⟨
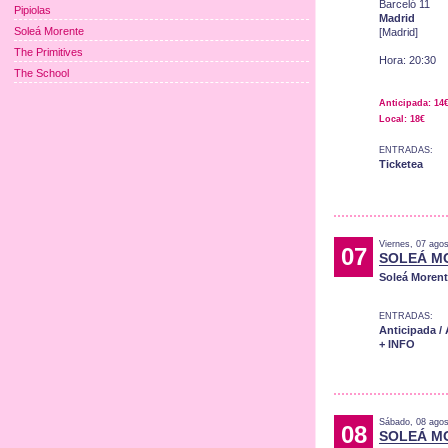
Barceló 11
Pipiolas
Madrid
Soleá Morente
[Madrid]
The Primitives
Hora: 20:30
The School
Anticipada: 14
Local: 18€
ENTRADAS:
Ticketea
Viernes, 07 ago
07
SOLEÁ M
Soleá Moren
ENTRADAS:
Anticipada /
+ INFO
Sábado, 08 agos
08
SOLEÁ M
⟩
⟨
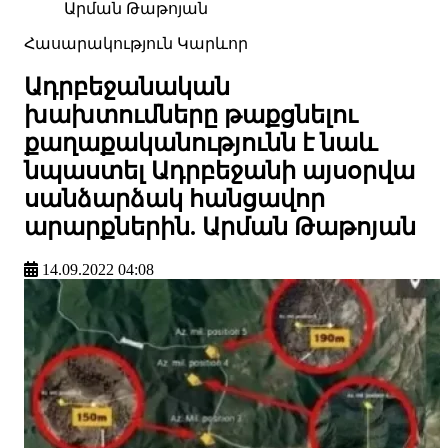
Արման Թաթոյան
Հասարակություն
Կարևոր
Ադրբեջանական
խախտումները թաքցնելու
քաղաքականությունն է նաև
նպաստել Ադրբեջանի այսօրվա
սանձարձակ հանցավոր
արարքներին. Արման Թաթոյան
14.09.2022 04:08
⟩
⟨
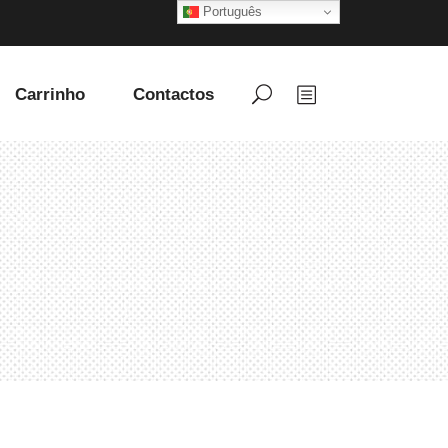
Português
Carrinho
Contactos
⟩
→ **TASK STATEMENT**:
Copy out every line in the records where the word "Թաթոյան" is found.

→ **RESPONSE BELOW**:
Արման Թաթոյան
արարքներին. Արման Թաթոյան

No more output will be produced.